To: Tom Swift who wrote (3511)11/12/1999 6:51:00 PM
From: jhild  Read Replies (2) | Respond to of 3795
 
Here's another interesting article about Janice, with more of the praise that we have become accustomed to. It is from the December 1999 issue of Money Magazine. I excerpt the part about Business Wire here for anyone that hasn't seen it. Lorry Lokey, President of Business Wire, is quoted, and by my reckoning looks like someone who has just damaged their own case. After all how does one calculate a money award for being parodied, over-reacting and feeling foolish? Looks to me like any damage to Business Wire's reputation is self inflicted by their own actions and their own remarks. But then what do I know?

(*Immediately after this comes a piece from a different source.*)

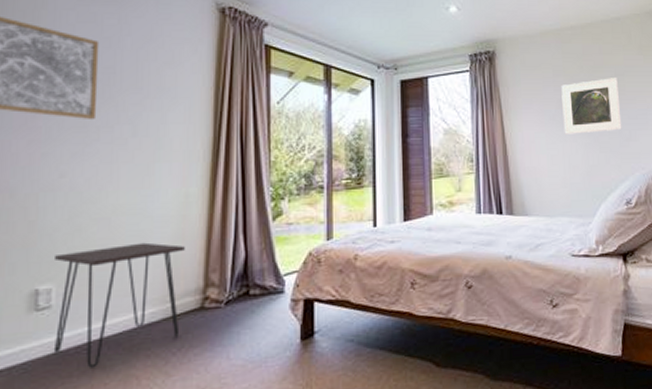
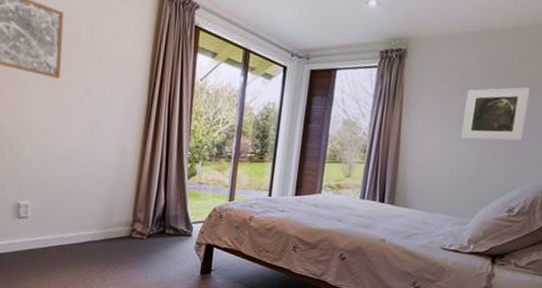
desk: present [53,242,185,368] -> none [29,180,120,265]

Art Historian, Message-Board Brawler
She doesn't risk life and lawsuits slamming lame stocks for money.
She does it for fun.

By Borzou Daragahi

It was bad enough when Janice Shell got e-mail from anonymous creeps vowing to kill her. Now one of the message boards' best-known penny-stock bashers finds herself plagued by lawsuits. "Frankly, I preferred the death threats," she says. "They were less expensive."

. . .
Another firm suing Shell is not one of her targets but Business Wire, a press-release distribution company in Los Angeles. On April Fool's Day, Shell and four of her buddies published an announcement via Business Wire trumpeting a fictional Net firm called Webnode, whose products include "satellite navigation, currency arbitrage systems development and armaments deployment." The release generated a few serious investment inquiries and lots of laughs from the web community, but the folks at Business Wire were not amused, especially when Shell and company kept bragging about their gag for months. "Not only did they pull this prank, they kept rubbing salt in the wounds," says Lorry Lokey, president of Business Wire, which is suing the group for fraud, conspiracy and trademark infringement. "We might not have filed the lawsuit if they'd kept quiet."